(45b) Accelerating the Scaleup Process for Complex Electrochemical Reactors Using a Smart Manufacturing Inspired Multiscale Modeling Approach

As renewably sourced electricity becomes cost competitive with fossil fuel sources, the transition to electrified chemical synthesis pathways becomes increasingly desirable. Existing technologies like fuel cells and water electrolyzers are leading the way, but these systems have taken decades to reach profitable commercial scale due to minimal cost benefit and lengthy scaleup periods. The development of industrial scale electrochemical reactors is key to developing more complete and integrated synthesis pathways, but scaleup is limited by a lack of understanding about how heat and mass transport effects can change with scale.

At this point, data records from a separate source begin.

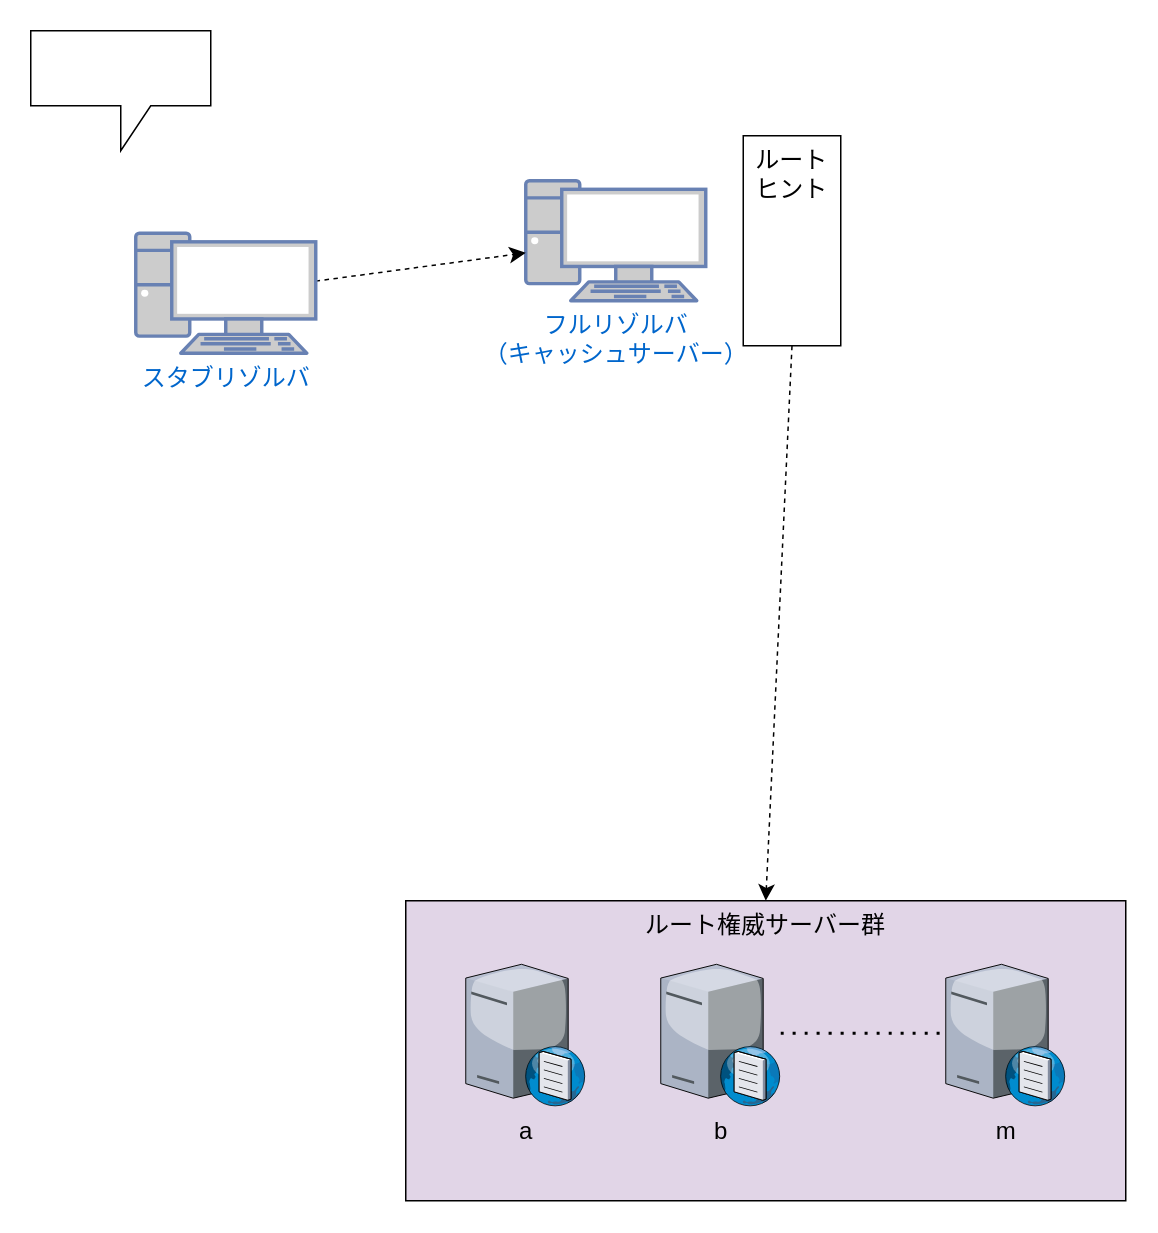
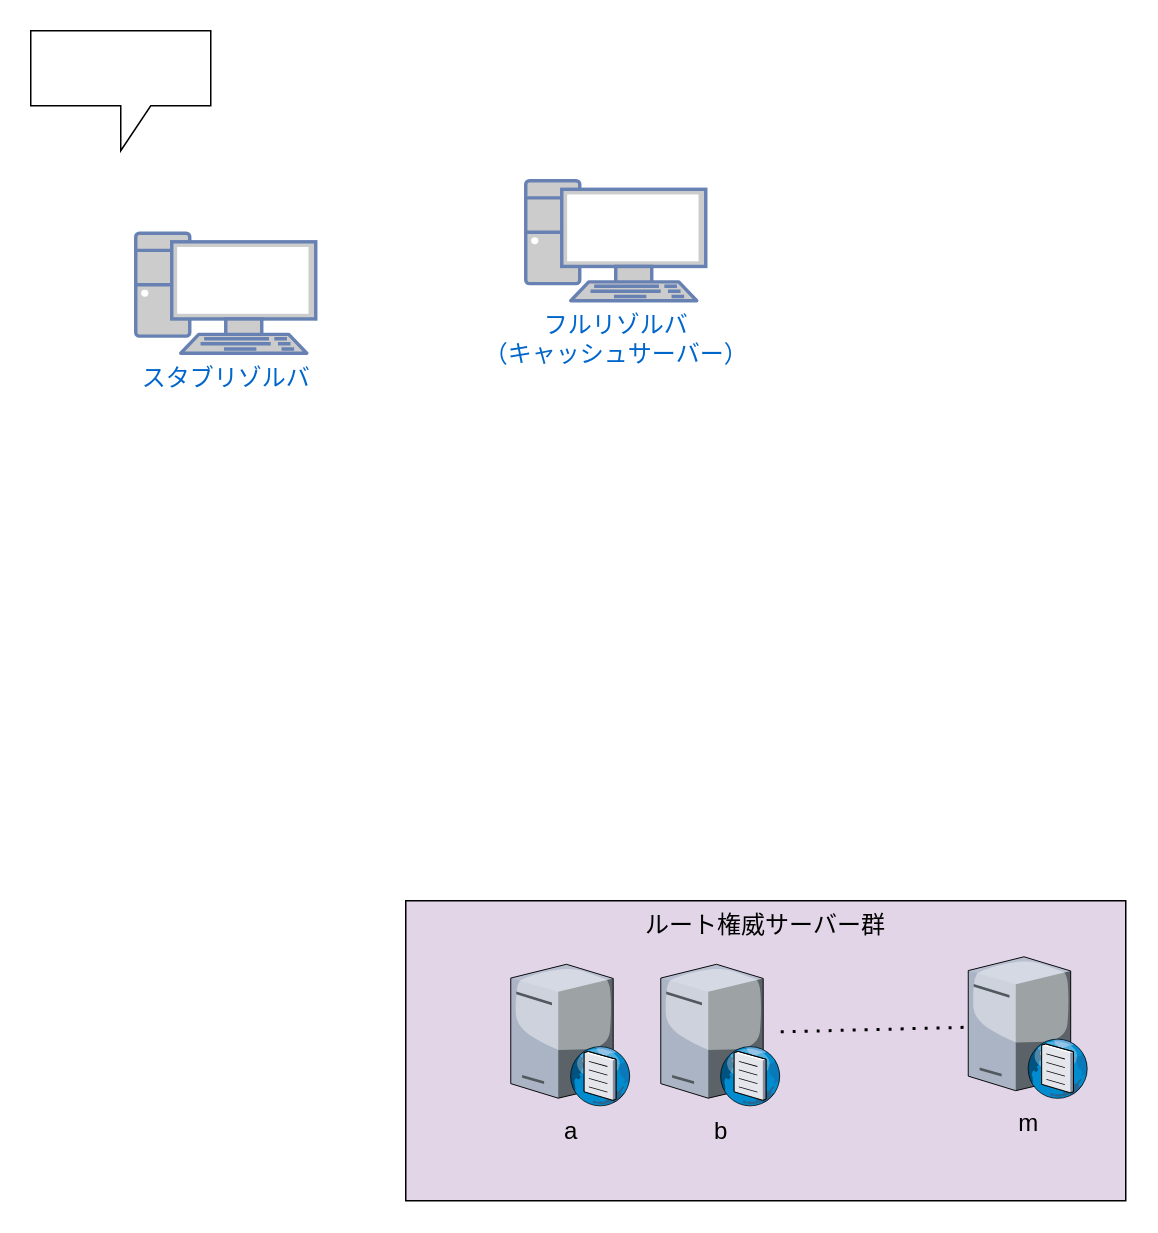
  <mxCell id="0" />
  <mxCell id="1" parent="0" />
  <mxCell id="2" value="名称未設定レイヤ" parent="0" />
  <mxCell id="3" value="ルート権威サーバー群" style="rounded=0;whiteSpace=wrap;html=1;fontSize=16;align=center;verticalAlign=top;fillColor=#e1d5e7;" vertex="1" parent="2"><mxGeometry x="270" y="600" width="480" height="200" as="geometry" /></mxCell>
- <mxCell id="4" value="a" style="verticalLabelPosition=bottom;sketch=0;aspect=fixed;html=1;verticalAlign=top;strokeColor=none;align=center;outlineConnect=0;shape=mxgraph.citrix.dns_server;fontSize=16;flipH=0;snapToPoint=0;" vertex="1" parent="2"><mxGeometry x="310" y="640" width="80" height="96.73" as="geometry" /></mxCell>
+ <mxCell id="4" value="a" style="verticalLabelPosition=bottom;sketch=0;aspect=fixed;html=1;verticalAlign=top;strokeColor=none;align=center;outlineConnect=0;shape=mxgraph.citrix.dns_server;fontSize=16;flipH=0;snapToPoint=0;" vertex="1" parent="2"><mxGeometry x="340" y="640" width="80" height="96.73" as="geometry" /></mxCell>
  <mxCell id="5" value="b" style="verticalLabelPosition=bottom;sketch=0;aspect=fixed;html=1;verticalAlign=top;strokeColor=none;align=center;outlineConnect=0;shape=mxgraph.citrix.dns_server;fontSize=16;flipH=0;snapToPoint=0;" vertex="1" parent="2"><mxGeometry x="440" y="640" width="80" height="96.73" as="geometry" /></mxCell>
- <mxCell id="6" value="m" style="verticalLabelPosition=bottom;sketch=0;aspect=fixed;html=1;verticalAlign=top;strokeColor=none;align=center;outlineConnect=0;shape=mxgraph.citrix.dns_server;fontSize=16;flipH=0;snapToPoint=0;" vertex="1" parent="2"><mxGeometry x="630" y="640" width="80" height="96.73" as="geometry" /></mxCell>
+ <mxCell id="6" value="m" style="verticalLabelPosition=bottom;sketch=0;aspect=fixed;html=1;verticalAlign=top;strokeColor=none;align=center;outlineConnect=0;shape=mxgraph.citrix.dns_server;fontSize=16;flipH=0;snapToPoint=0;" vertex="1" parent="2"><mxGeometry x="645" y="635" width="80" height="96.73" as="geometry" /></mxCell>
  <mxCell id="7" value="" style="endArrow=none;dashed=1;html=1;dashPattern=1 3;strokeWidth=2;rounded=0;fontSize=12;startSize=8;endSize=8;curved=1;" edge="1" parent="2" source="5" target="6"><mxGeometry width="50" height="50" relative="1" as="geometry"><mxPoint x="510" y="688.365" as="sourcePoint" /><mxPoint x="560" y="560" as="targetPoint" /></mxGeometry></mxCell>
  <mxCell id="8" value="フルリゾルバ&lt;br&gt;（キャッシュサーバー）" style="fontColor=#0066CC;verticalAlign=top;verticalLabelPosition=bottom;labelPosition=center;align=center;html=1;outlineConnect=0;fillColor=#CCCCCC;strokeColor=#6881B3;gradientColor=none;gradientDirection=north;strokeWidth=2;shape=mxgraph.networks.pc;fontSize=16;" vertex="1" parent="2"><mxGeometry x="350" y="120" width="120" height="80" as="geometry" /></mxCell>
- <mxCell id="9" style="edgeStyle=none;curved=1;rounded=0;orthogonalLoop=1;jettySize=auto;html=1;dashed=1;fontSize=12;endArrow=classic;endFill=1;startSize=8;endSize=8;" edge="1" parent="2" source="10" target="8"><mxGeometry relative="1" as="geometry" /></mxCell>
  <mxCell id="10" value="スタブリゾルバ" style="fontColor=#0066CC;verticalAlign=top;verticalLabelPosition=bottom;labelPosition=center;align=center;html=1;outlineConnect=0;fillColor=#CCCCCC;strokeColor=#6881B3;gradientColor=none;gradientDirection=north;strokeWidth=2;shape=mxgraph.networks.pc;fontSize=16;" vertex="1" parent="2"><mxGeometry x="90" y="155" width="120" height="80" as="geometry" /></mxCell>
- <mxCell id="11" style="edgeStyle=none;curved=1;rounded=0;orthogonalLoop=1;jettySize=auto;html=1;exitX=0.5;exitY=1;exitDx=0;exitDy=0;entryX=0.5;entryY=0;entryDx=0;entryDy=0;dashed=1;fontSize=12;endArrow=classic;endFill=1;startSize=8;endSize=8;" edge="1" parent="2" source="12" target="3"><mxGeometry relative="1" as="geometry" /></mxCell>
- <mxCell id="12" value="ルート&lt;br&gt;ヒント" style="rounded=0;whiteSpace=wrap;html=1;fontSize=16;verticalAlign=top;" vertex="1" parent="2"><mxGeometry x="495" y="90" width="65" height="140" as="geometry" /></mxCell>
  <mxCell id="13" value="" style="shape=callout;whiteSpace=wrap;html=1;perimeter=calloutPerimeter;fontSize=16;" vertex="1" parent="2"><mxGeometry x="20" y="20" width="120" height="80" as="geometry" /></mxCell>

To overcome this hang-up, a method is presented by which scaling complex lab scale electrochemical processes to industrial scale reactors can be accelerated using multiscale modeling techniques inspired by smart manufacturing methods. This method is split into 4 thrusts as (1) lab scale reactor design and fabrication (2) integration of intelligent control systems using machine learning models and model predictive control (3) development of a multiscale model and (4) utilization of multiscale modeling for next-scale reactor design and digital verification. To demonstrate the utility of this method, the scaleup of an electrochemical CO₂ reduction reactor is used as a case study. For this process it is shown how machine learning was utilized to process large amount of data to provide intelligent control of the reactor in tandem with automation systems. In parallel to this a multiscale CFD model was used to develop a universal model of the reactor that could be utilized to inform the development of and digitally verify the performance of a larger scale design. A final discussion of choke points and limitations of this method as well as preferential conditions for application to other processes will be presented.